(TASK STATEMENT): Below are entries. Reproduce exactly the lines between the line holding "829 18 848 23" and the line holding "886 499 964", inclusive, and only those.

(RECORDS SUPPLIED):
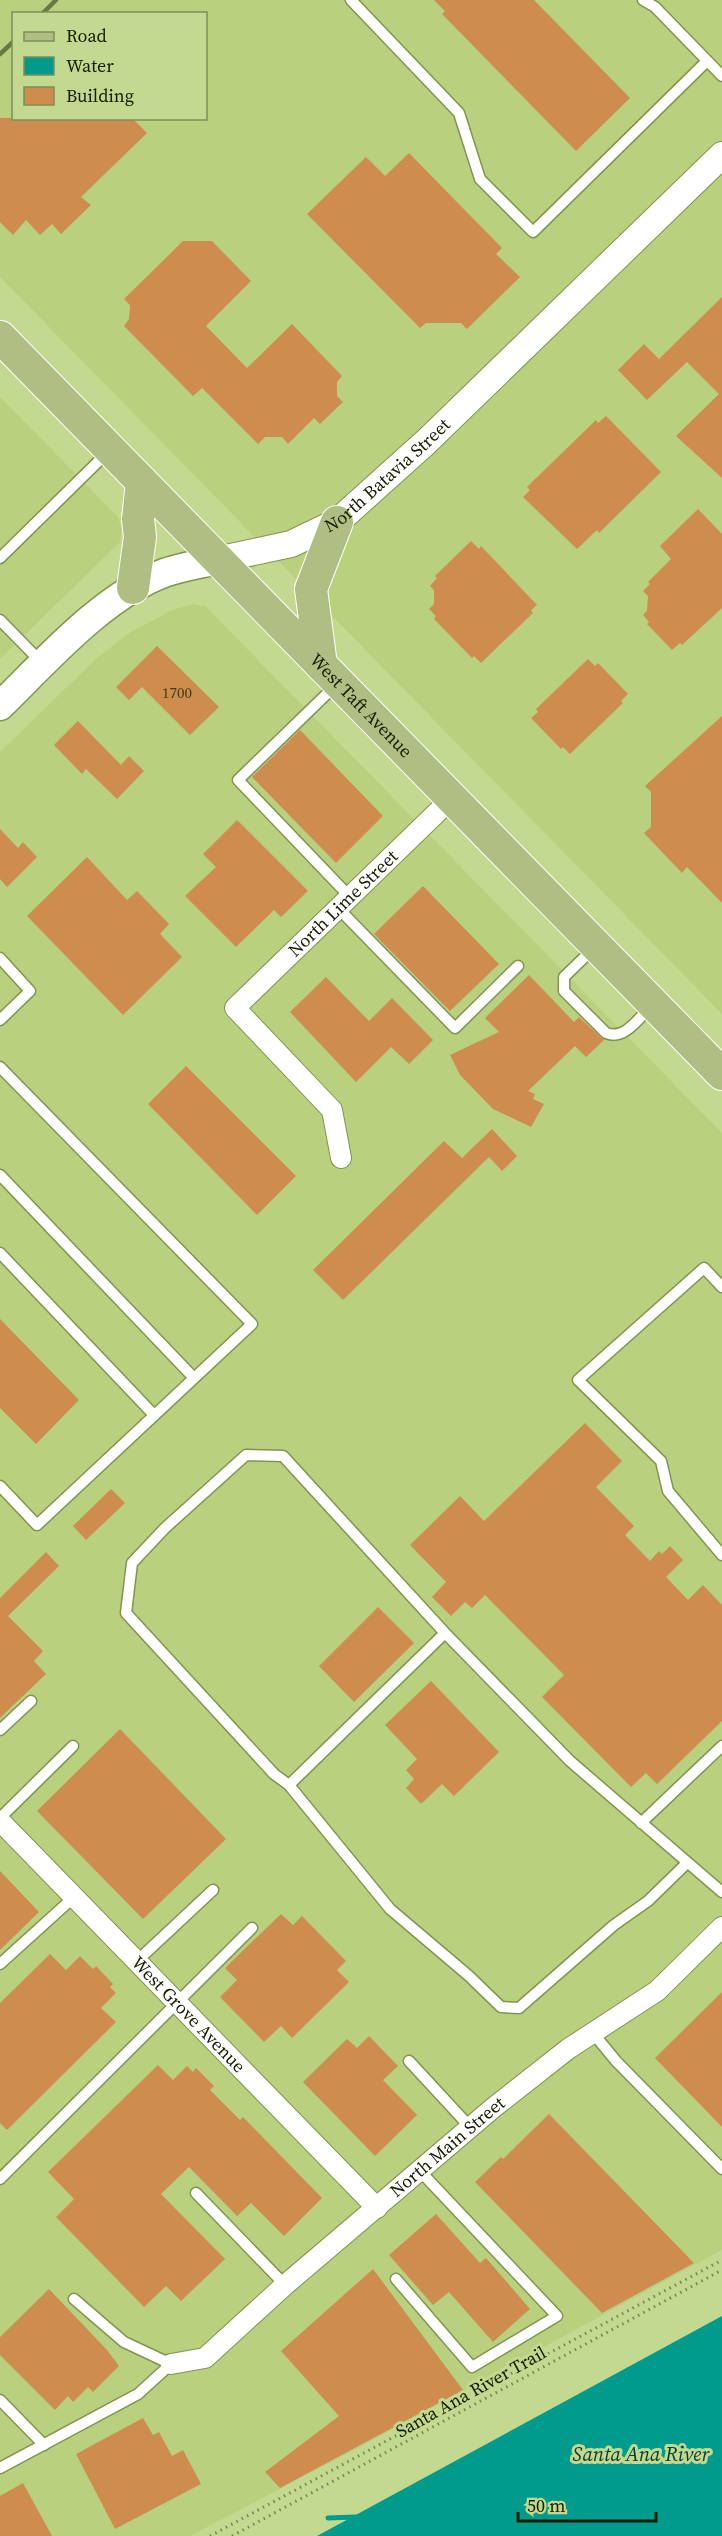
<svg xmlns="http://www.w3.org/2000/svg" width="722" height="2536" font-family="'Source Serif 4',serif">
	<rect width="100%" height="100%" fill="#c3d98f"/>
	<g fill="#b9d17f" fill-rule="evenodd">
		<path d="M0 0H722V1014L0 277ZM14 14H206V118H14Z"/>
		<path d="M0 397 118 517 122 530 120 542 0 659Z"/>
		<path d="M193 604 205 606 722 1133V2250L364 2445 190 2536H0V752L98 657 132 631 172 610Z"/>
	</g>
	<path fill="#009b8c" d="M722 2316V2536H317Z"/>
	<g fill="none" stroke-linecap="round" stroke-linejoin="round">
		<path stroke="#009b8c" stroke-width="5" d="M328 2518 356 2517"/>
	</g>
	<g fill="#ce8c4f">
		<path d="M434 0H534L630 98 576 151 442 14 445 11Z"/>
		<path d="M0 118H132L147 133 81 197 91 205 61 234 52 224 40 235 26 220 13 235 0 222Z"/>
		<path d="M409 153 502 248 496 254 520 277 467 329 461 323H426L420 328 307 214 366 157 385 176Z"/>
		<path d="M183 241H212L251 281 206 326 247 368 292 324 342 376 337 382V396L343 402 320 424 314 418 288 444 282 437H265L258 444 202 388 193 396 124 326 129 319 130 305 124 299Z"/>
		<path d="M722 297V478L676 436 719 394 687 362 647 400 618 370 644 344 659 359Z"/>
		<path d="M606 416 661 472 599 533 597 530 577 549 523 497 530 490 527 487 596 420 598 423Z"/>
		<path d="M698 509 722 534V608L682 645 680 643 672 650 647 624 649 622 643 615 647 611 648 596 643 591 650 584 648 582 671 559 660 546Z"/>
		<path d="M471 541 479 549 481 546 537 605 531 610 533 613 481 663 474 656 472 658 434 619 436 616 429 609 434 604V590L430 586 437 578 435 576Z"/>
		<path d="M157 646 219 707 190 735 142 687 129 700 116 687Z"/>
		<path d="M588 659 595 666 598 663 628 694 621 701 623 703 570 754 563 747 561 749 531 718 538 712 536 709Z"/>
		<path d="M722 716V903L687 867 682 873 644 833 651 827V792L645 786Z"/>
		<path d="M78 721 121 765 129 756 144 771 117 799 86 769 82 774 54 745Z"/>
		<path d="M300 730 383 816 336 863 252 777Z"/>
		<path d="M237 820 308 891 281 917 274 910 236 947 185 896 216 867 203 854Z"/>
		<path d="M0 829 18 848 23 842 37 857 7 887 0 879Z"/>
		<path d="M87 857 127 900 137 891 169 924 160 934 182 957 123 1015 27 916Z"/>
		<path d="M423 886 499 964 450 1011 374 934Z"/>
		<path d="M529 975 574 1022 579 1017 604 1040 586 1057 575 1046 528 1091 535 1094 533 1099 544 1104 531 1127 493 1109 460 1075 450 1055 499 1032 485 1018Z"/>
		<path d="M326 977 369 1021 392 998 433 1040 409 1064 391 1047 356 1082 290 1012Z"/>
		<path d="M186 1066 296 1176 257 1215 148 1104Z"/>
		<path d="M492 1129 517 1156 502 1171 489 1157 343 1300 313 1270 444 1141 462 1158Z"/>
		<path d="M0 1319 79 1400 36 1444 0 1408Z"/>
		<path d="M585 1423 622 1461 596 1487 634 1526 625 1535 650 1561 659 1551 662 1554 670 1546 683 1560 666 1577 688 1600 703 1585 722 1605V1721L657 1784 646 1773 631 1787 542 1697 564 1675 485 1595 472 1608 465 1602 451 1616 432 1597 446 1582 410 1545 460 1496 484 1521Z"/>
		<path d="M111 1489 125 1503 86 1540 73 1526Z"/>
		<path d="M46 1552 59 1566 8 1616 43 1651 34 1661 46 1674 0 1718V1598Z"/>
		<path d="M378 1607 414 1643 354 1702 319 1666Z"/>
		<path d="M431 1681 499 1752 454 1796 442 1784 421 1804 406 1788 414 1779 406 1770 417 1759 385 1725Z"/>
		<path d="M120 1729 226 1839 143 1919 37 1811Z"/>
		<path d="M0 1871 39 1912 0 1950Z"/>
		<path d="M281 1914 293 1925 302 1916 346 1961 337 1970 349 1982 292 2038 281 2026 264 2042 220 1997 237 1980 225 1968Z"/>
		<path d="M50 1954 66 1970 80 1956 93 1969 96 1966 113 1984 110 1987 116 1993 101 2008 116 2022 7 2130 0 2123V2003Z"/>
		<path d="M722 1992V2127L655 2058Z"/>
		<path d="M369 2036 398 2066 383 2080 417 2115 375 2156 303 2082 347 2039 357 2048Z"/>
		<path d="M158 2065 173 2080 187 2066 193 2072 196 2068 214 2086 210 2090 240 2120 243 2117 322 2198 284 2236 251 2203 237 2216 189 2167 161 2194 225 2259 181 2301 166 2286 144 2307 56 2217 74 2199 48 2172Z"/>
		<path d="M549 2114 694 2263 602 2313 475 2182 501 2157 503 2159Z"/>
		<path d="M436 2214 480 2263 486 2258 530 2309 493 2342 449 2292 433 2305 389 2255Z"/>
		<path d="M373 2269 463 2390 280 2488 265 2472 339 2416 281 2351Z"/>
		<path d="M49 2289 107 2350 119 2366 93 2392 88 2387 73 2402 68 2396 55 2410 0 2355V2337Z"/>
		<path d="M143 2418 153 2435 159 2432 172 2456 183 2450 201 2484 115 2529 76 2454Z"/>
		<path d="M23 2483 52 2536H0V2496Z"/>
	</g>
	<g fill="none" stroke-linecap="round" stroke-linejoin="round">
		<defs>
			<g id="service">
				<path d="M351 0 459 113 480 179 533 232 707 61"/>
				<path d="M643 0 655 7 722 76"/>
				<path d="M0 558 109 451"/>
				<path d="M0 620 43 664"/>
				<path d="M336 685 238 780 351 898"/>
				<path d="M339 909 455 1028 518 966"/>
				<path d="M594 948 564 977V991L606 1033C624 1041 639 1018 651 1006"/>
				<path d="M0 958 30 991 0 1020"/>
				<path d="M0 1067 252 1324 37 1525 0 1486"/>
				<path d="M0 1175 194 1378"/>
				<path d="M0 1253 154 1415"/>
				<path d="M722 1287 704 1268 578 1380 661 1461 668 1491 722 1555"/>
				<path d="M445 1633 289 1785 274 1774 126 1613 132 1563 165 1528 246 1455 283 1456 445 1633 570 1761 722 1892"/>
				<path d="M0 1730 31 1701"/>
				<path d="M289 1785 390 1909 469 1976 501 2007 519 2008 614 1925 648 1901 687 1863"/>
				<path d="M0 1818 73 1746"/>
				<path d="M641 1823 722 1746"/>
				<path d="M137 1961 213 1890"/>
				<path d="M0 1964 74 1897"/>
				<path d="M593 2033 616 2061 722 2169"/>
				<path d="M409 2061 470 2127"/>
				<path d="M0 2179 252 1928"/>
				<path d="M196 2193 285 2285"/>
				<path d="M396 2279 472 2367 557 2316 420 2171"/>
				<path d="M0 2400 44 2445"/>
				<path d="M0 2468 138 2394 171 2364 124 2342 74 2299"/>
			</g>
			<g id="minor">
				<path id="s1" d="M341 1158 332 1110 235 1008 452 798"/>
				<path id="s2" d="M0 1821 377 2208"/>
				<path id="s3" d="M171 2364 205 2358 285 2285 493 2108 568 2049 657 1991 722 1927"/>
			</g>
			<g id="tertiary">
				<path id="s4" d="M217 560 291 544 337 522 426 442 722 155"/>
			</g>
			<path id="secondary" d="M0 706C46 661 103 596 164 573 181 567 200 564 217 560"/>
			<g id="primary">
				<path id="s5" d="M0 337 722 1074"/>
				<path d="M133 588 140 537 138 519 142 482"/>
				<path d="M321 665 311 589 337 522"/>
			</g>
		</defs>
		<use href="#service" stroke="#81954e" stroke-width="13"/>
		<use href="#minor" stroke="#81954e" stroke-width="22"/>
		<use href="#tertiary" stroke="#81954e" stroke-width="28"/>
		<use href="#secondary" stroke="#81954e" stroke-width="31"/>
		<use href="#primary" stroke="#fff" stroke-width="34"/>
		<g stroke="#778650" stroke-width="3" stroke-dasharray="1.5 4.5" stroke-linecap="butt">
			<path d="M210 2536 722 2260"/>
			<path d="M232 2536 722 2270"/>
		</g>
		<use href="#service" stroke="#fff" stroke-width="10"/>
		<use href="#minor" stroke="#fff" stroke-width="20"/>
		<use href="#tertiary" stroke="#fff" stroke-width="26"/>
		<use href="#secondary" stroke="#fff" stroke-width="28"/>
		<use href="#primary" stroke="#afbf83" stroke-width="32"/>
		<g stroke="#697845" stroke-width="4.5">
			<path d="M42 14 56 0"/>
			<path d="M0 54 14 41"/>
		</g>
	</g>
	<g text-anchor="middle" stroke-width="6" stroke-linejoin="round" paint-order="stroke">
		<g font-size="15" fill="#453a15">
			<text x="177" y="698">1700</text>
		</g>
		<g font-size="18" fill="#171f02" stroke="#c3d98f">
			<text dy="6" stroke="none"><textPath href="#s4" startOffset="195">North Batavia Street</textPath></text>
			<text dy="6" stroke="none"><textPath href="#s5" startOffset="516">West Taft Avenue</textPath></text>
			<text dy="6" stroke="none"><textPath href="#s1" startOffset="340">North Lime Street</textPath></text>
			<text dy="6" stroke="none"><textPath href="#s2" startOffset="270">West Grove Avenue</textPath></text>
			<text dy="6" stroke="none"><textPath href="#s3" startOffset="356">North Main Street</textPath></text>
			<text transform="translate(471 2392) rotate(-29)" y="6">Santa Ana River Trail</text>
		</g>
		<g font-size="20" font-style="italic" fill="#043e37" stroke="#c3d98f">
			<text x="641" y="2461">Santa Ana River</text>
		</g>
	</g>
	<rect x="12" y="12" width="195" height="108" fill="#c3d98f" stroke="#7e8f57" stroke-width="1.5"/>
	<rect x="24" y="32" width="30" height="9" fill="#afbf83" stroke="#7e8f57" stroke-width="1.5"/>
	<text x="66" y="42" font-size="18" fill="#171f02">Road</text>
	<rect x="24" y="57" width="30" height="18" fill="#009b8c" stroke="#7e8f57" stroke-width="1.5"/>
	<text x="66" y="72" font-size="18" fill="#171f02">Water</text>
	<rect x="24" y="87" width="30" height="18" fill="#ce8c4f" stroke="#7e8f57" stroke-width="1.5"/>
	<text x="66" y="102" font-size="18" fill="#171f02">Building</text>
	<path d="M518 2512v9h138v-9" fill="none" stroke="#171f02" stroke-width="3"/>
	<text x="527" y="2512" font-size="18" fill="#171f02" stroke="#c3d98f" stroke-width="4.5" paint-order="stroke">50 m</text>
</svg>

(WRITTEN SOLUTION):
		<path d="M0 829 18 848 23 842 37 857 7 887 0 879Z"/>
		<path d="M87 857 127 900 137 891 169 924 160 934 182 957 123 1015 27 916Z"/>
		<path d="M423 886 499 964 450 1011 374 934Z"/>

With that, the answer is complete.